++++ Entries shown

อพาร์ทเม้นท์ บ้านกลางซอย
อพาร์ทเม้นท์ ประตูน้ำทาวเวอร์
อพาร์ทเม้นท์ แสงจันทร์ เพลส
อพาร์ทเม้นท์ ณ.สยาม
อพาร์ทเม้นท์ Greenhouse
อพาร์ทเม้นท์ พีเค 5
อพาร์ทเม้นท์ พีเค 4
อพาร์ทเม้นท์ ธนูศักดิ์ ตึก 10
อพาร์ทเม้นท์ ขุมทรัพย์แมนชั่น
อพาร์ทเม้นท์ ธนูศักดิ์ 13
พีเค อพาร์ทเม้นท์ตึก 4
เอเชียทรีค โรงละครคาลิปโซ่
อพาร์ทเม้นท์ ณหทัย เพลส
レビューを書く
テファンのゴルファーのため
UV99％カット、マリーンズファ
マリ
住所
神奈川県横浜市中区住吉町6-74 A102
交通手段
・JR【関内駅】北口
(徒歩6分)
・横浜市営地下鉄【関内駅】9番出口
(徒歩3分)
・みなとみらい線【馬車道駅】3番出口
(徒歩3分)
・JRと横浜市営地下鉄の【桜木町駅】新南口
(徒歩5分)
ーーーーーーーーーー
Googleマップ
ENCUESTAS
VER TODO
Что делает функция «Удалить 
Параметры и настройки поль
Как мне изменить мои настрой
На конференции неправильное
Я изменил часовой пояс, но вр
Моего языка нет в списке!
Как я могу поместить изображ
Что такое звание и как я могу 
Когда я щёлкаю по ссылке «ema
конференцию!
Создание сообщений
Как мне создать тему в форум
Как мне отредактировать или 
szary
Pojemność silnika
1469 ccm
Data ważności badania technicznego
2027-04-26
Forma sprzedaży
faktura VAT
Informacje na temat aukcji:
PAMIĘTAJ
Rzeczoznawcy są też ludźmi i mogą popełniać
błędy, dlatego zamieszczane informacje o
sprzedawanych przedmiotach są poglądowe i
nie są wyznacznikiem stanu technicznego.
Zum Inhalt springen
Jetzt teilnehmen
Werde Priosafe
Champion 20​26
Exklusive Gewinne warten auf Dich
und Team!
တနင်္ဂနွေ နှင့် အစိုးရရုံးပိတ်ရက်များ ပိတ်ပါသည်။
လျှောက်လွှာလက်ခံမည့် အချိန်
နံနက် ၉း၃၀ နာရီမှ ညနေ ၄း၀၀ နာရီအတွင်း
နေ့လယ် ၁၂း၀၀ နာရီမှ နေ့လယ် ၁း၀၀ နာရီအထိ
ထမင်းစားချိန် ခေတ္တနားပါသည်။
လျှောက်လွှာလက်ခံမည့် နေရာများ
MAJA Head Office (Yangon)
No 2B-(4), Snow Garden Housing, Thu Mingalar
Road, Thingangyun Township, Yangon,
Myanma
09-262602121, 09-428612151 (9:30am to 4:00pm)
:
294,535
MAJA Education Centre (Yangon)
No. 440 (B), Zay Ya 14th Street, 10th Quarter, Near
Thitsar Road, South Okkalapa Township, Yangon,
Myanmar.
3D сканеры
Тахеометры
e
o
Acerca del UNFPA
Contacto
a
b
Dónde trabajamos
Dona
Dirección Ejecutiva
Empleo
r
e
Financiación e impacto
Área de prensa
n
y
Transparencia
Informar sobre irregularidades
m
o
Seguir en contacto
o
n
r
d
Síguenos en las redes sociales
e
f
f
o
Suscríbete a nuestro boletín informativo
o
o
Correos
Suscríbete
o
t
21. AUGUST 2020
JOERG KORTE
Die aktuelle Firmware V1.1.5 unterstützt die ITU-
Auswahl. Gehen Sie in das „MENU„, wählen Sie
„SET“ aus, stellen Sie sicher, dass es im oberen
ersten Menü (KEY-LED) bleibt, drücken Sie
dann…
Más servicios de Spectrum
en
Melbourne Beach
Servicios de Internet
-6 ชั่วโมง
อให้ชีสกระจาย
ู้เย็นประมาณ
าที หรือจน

++++++++

What is needed is every line of the records above that contains the word "อพาร".

:: Task result ::
อพาร์ทเม้นท์ บ้านกลางซอย
อพาร์ทเม้นท์ ประตูน้ำทาวเวอร์
อพาร์ทเม้นท์ แสงจันทร์ เพลส
อพาร์ทเม้นท์ ณ.สยาม
อพาร์ทเม้นท์ Greenhouse
อพาร์ทเม้นท์ พีเค 5
อพาร์ทเม้นท์ พีเค 4
อพาร์ทเม้นท์ ธนูศักดิ์ ตึก 10
อพาร์ทเม้นท์ ขุมทรัพย์แมนชั่น
อพาร์ทเม้นท์ ธนูศักดิ์ 13
พีเค อพาร์ทเม้นท์ตึก 4
อพาร์ทเม้นท์ ณหทัย เพลส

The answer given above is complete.